Use the Ray runner when you need distributed scans, distributed UDFs, or multiple GPU actors.

Select Ray runner

example.py
import vane


vane.configure(runner="ray")

or:

shell
export VANE_RUNNER=ray

Ray initialization

The Ray runner initializes Ray when Ray is not already initialized.

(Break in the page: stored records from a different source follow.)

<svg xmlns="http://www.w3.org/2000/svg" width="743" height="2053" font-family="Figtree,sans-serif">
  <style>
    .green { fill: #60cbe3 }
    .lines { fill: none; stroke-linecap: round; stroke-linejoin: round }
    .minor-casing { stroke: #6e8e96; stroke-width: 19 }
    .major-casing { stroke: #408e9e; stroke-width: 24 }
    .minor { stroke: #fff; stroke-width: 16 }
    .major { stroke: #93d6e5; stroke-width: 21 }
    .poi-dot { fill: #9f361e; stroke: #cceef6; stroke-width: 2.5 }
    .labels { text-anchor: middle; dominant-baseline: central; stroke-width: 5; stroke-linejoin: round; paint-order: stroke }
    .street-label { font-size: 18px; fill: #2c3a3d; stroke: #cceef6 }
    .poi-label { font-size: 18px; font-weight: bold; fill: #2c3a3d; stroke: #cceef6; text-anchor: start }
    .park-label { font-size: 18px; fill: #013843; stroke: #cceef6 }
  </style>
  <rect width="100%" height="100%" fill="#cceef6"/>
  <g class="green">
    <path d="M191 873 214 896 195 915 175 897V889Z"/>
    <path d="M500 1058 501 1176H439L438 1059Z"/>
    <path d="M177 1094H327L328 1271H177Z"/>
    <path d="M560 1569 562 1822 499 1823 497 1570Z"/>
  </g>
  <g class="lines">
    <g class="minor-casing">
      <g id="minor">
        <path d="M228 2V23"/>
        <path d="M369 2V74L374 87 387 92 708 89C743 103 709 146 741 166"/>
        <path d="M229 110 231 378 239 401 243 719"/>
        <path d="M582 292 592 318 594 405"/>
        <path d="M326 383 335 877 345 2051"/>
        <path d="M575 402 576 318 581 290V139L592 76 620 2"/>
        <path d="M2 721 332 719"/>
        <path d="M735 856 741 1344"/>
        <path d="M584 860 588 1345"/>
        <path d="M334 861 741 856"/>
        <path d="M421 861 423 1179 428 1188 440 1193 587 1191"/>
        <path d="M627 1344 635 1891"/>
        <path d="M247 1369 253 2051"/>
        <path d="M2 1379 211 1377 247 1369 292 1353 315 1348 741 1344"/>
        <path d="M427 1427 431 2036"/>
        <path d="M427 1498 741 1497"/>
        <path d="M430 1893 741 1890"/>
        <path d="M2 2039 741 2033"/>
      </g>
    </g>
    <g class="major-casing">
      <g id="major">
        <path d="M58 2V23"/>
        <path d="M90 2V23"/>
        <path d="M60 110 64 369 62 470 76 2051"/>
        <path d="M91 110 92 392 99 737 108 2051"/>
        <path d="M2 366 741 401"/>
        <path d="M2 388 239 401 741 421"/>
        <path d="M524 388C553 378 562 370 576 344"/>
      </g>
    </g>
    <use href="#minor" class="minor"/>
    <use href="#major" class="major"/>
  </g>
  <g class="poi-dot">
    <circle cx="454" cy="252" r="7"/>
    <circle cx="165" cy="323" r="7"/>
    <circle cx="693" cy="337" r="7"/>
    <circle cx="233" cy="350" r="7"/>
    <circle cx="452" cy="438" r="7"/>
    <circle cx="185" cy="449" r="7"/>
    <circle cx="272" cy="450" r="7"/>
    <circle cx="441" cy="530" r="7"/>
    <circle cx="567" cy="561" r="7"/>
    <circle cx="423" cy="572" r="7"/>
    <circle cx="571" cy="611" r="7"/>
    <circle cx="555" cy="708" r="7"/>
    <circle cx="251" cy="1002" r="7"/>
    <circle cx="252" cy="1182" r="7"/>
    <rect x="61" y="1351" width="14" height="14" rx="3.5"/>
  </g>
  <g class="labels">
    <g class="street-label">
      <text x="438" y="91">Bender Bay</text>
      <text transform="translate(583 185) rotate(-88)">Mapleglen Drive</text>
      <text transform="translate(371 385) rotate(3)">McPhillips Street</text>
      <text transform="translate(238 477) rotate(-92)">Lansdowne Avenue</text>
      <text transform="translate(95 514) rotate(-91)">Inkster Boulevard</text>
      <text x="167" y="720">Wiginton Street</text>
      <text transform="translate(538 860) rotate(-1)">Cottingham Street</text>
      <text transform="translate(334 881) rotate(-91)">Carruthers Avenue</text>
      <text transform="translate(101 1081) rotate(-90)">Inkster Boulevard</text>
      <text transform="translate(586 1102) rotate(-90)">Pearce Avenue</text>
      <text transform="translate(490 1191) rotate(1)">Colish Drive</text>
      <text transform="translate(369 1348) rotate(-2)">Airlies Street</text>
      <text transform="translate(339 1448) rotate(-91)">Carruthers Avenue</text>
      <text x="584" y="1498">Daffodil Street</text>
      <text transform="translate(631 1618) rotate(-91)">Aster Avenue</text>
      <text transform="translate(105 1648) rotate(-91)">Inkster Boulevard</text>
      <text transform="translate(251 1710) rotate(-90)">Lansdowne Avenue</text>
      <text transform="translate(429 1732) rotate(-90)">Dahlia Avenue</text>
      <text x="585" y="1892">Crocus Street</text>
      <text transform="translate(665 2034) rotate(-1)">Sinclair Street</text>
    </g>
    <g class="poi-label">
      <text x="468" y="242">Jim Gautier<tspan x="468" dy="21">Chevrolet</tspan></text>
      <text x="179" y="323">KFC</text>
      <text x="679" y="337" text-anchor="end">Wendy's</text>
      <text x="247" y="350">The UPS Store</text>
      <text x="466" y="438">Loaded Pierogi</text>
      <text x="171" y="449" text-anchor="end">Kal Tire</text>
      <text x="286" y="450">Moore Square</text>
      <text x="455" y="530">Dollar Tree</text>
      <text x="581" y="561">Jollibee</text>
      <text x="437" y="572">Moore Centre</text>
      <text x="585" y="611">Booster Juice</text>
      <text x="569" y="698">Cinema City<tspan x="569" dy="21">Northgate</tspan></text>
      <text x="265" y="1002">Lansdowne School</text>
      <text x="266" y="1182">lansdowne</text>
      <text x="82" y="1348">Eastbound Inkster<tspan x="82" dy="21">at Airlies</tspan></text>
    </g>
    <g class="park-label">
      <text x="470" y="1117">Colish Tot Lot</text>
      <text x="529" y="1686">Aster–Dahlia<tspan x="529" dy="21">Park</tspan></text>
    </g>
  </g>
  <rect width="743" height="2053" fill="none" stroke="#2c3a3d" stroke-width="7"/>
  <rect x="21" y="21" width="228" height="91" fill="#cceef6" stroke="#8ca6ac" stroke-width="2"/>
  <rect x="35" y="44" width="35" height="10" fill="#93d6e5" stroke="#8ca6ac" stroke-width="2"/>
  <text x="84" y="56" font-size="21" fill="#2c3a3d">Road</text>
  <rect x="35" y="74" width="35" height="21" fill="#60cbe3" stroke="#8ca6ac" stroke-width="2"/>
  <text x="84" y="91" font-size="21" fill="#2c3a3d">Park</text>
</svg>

In user workflows, configure Ray with standard Ray environment variables or initialize Ray before executing Vane Data if you need a specific cluster address.

Worker environment

Vane Data propagates relevant environment variables to workers, including:

  • VANE_*
  • PYTHONPATH
  • PYTHONWARNINGS
  • AWS_*
  • S3FS_*
  • DUCKDB_*
  • RAY_ADDRESS

Set these before creating the connection or running the pipeline.

Distributed UDFs

Stateless:

example.py
out = rel.map_batches(
    batch_fn,
    schema={"id": "BIGINT", "out": "VARCHAR"},
    batch_size=1024,
    execution_backend="ray_task",
)

Stateful/GPU:

example.py
out = rel.map_batches(
    ModelActor,
    schema={"id": "BIGINT", "label": "VARCHAR"},
    batch_size=64,
    execution_backend="ray_actor",
    gpus=1,
    concurrency=4,
)

Return identifiers or metadata from distributed UDFs when downstream stages need to join outputs back to source rows.

S3-compatible storage

Set credentials and DuckDB S3 settings so both driver and workers can access the same data.

shell
export AWS_ACCESS_KEY_ID=...
export AWS_SECRET_ACCESS_KEY=...
export AWS_REGION=us-east-1

For MinIO or other S3-compatible services, configure endpoint and path style through DuckDB settings or environment used by your job.

Practical checks

Before scaling:

  • Run the same UDF locally with subprocess_task or subprocess_actor.
  • Confirm the module containing the UDF is importable on workers.
  • Confirm model files are available on every worker or downloadable.
  • Confirm output paths are shared or remote.
  • Check that Ray reports enough CPU/GPU resources for your concurrency and gpus choices.

Shutdown

The Ray runner owns actor pools and exposes internal shutdown methods. In normal scripts, close connections and let the process exit cleanly. For long-running processes, explicitly close resources you create.